Hello everyone and welcome once again to Ultimate Motorcycling’s weekly Podcast—Motos and Friends.
My name is Arthur Coldwells.
This week’s Podcast is brought to you by Yamaha motorcycles. Discover how the YZF-R7 provides the perfect balance of rider comfort and true supersport performance by checking it out at YamahaMotorsports.com, or see it for yourself at your local dealer.
This week’s episode features Senior Editor Nic de Sena’s impressions of the beautiful new Harley-Davidson Low Rider ST that is loosely based around the original FXRT Sport Glide from the 1980s. Hailing from The Golden State, these cult-status performance machines became known as West Coast style, with sportier suspension, increased horsepower, and niceties including creature comforts such as a tidy fairing and sporty luggage.
In past episodes you might have heard us mention my best friend, Daniel Schoenewald, and in the second segment I chat with him about some of the really special machines in his 170 or so—and growing—motorcycle collection.

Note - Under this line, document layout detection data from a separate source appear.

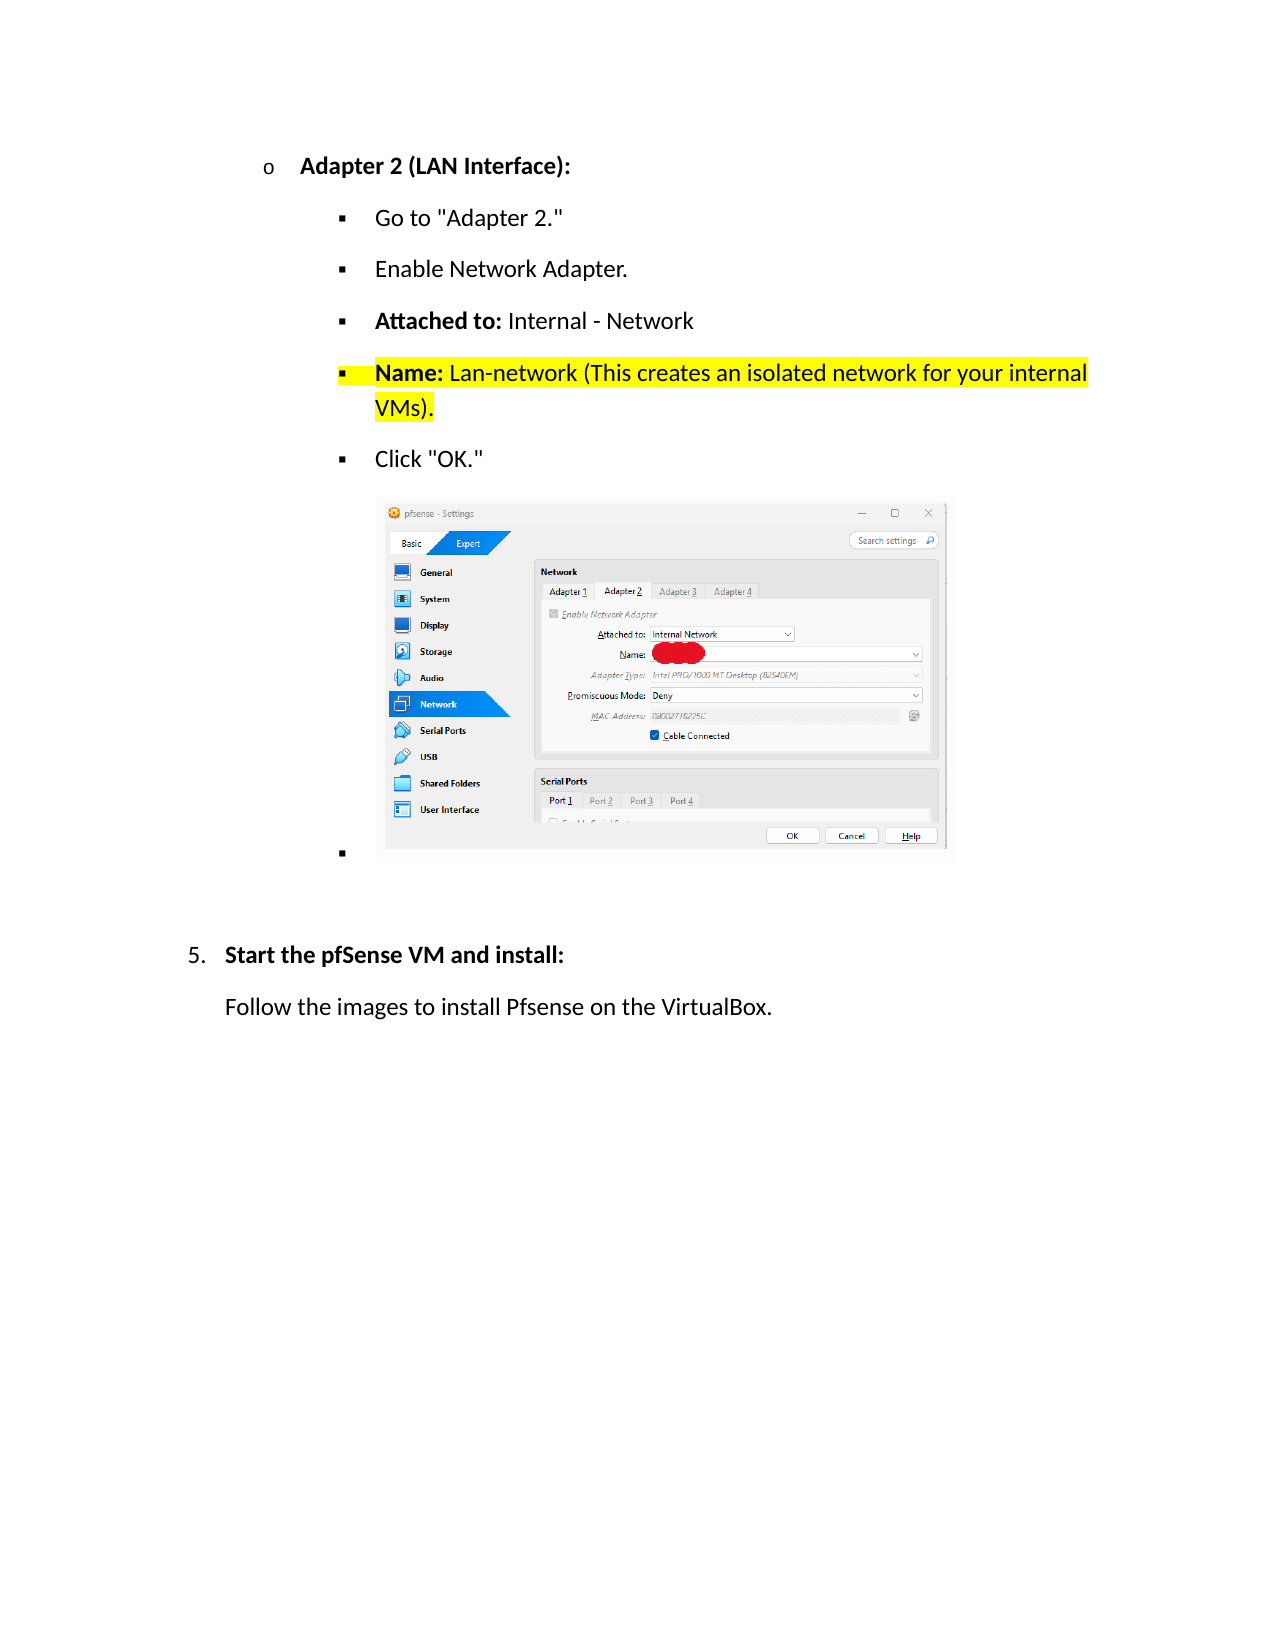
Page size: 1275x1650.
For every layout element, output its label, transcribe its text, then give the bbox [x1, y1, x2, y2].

picture [375, 495, 958, 862]
list Go to "Adapter 2." [337, 202, 1125, 232]
list Name: Lan-network (This creates an isolated network for your internal VMs). [337, 357, 1125, 422]
list Click "OK." [337, 443, 1125, 474]
list Enable Network Adapter. [337, 253, 1125, 284]
text Follow the images to install Pfsense on the VirtualBox. [225, 991, 1125, 1021]
list Attached to: Internal - Network [337, 305, 1125, 336]
list Start the pfSense VM and install: [187, 939, 1125, 970]
list Adapter 2 (LAN Interface): [262, 150, 1125, 181]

He’s always said to me that he doesn’t consider himself the owner, merely the curator of the motorcycles for the next generation.
Yet Daniel is not just a collector, but I can attest a really skilled rider. His bikes are not trailer queens, they’re ridden, and they’re ridden pretty hard. Actually, we have had many, many memorable rides on pretty much all of the machines in the collection at one time or another.
From all of us here at Ultimate Motorcycling, we hope you enjoy this episode!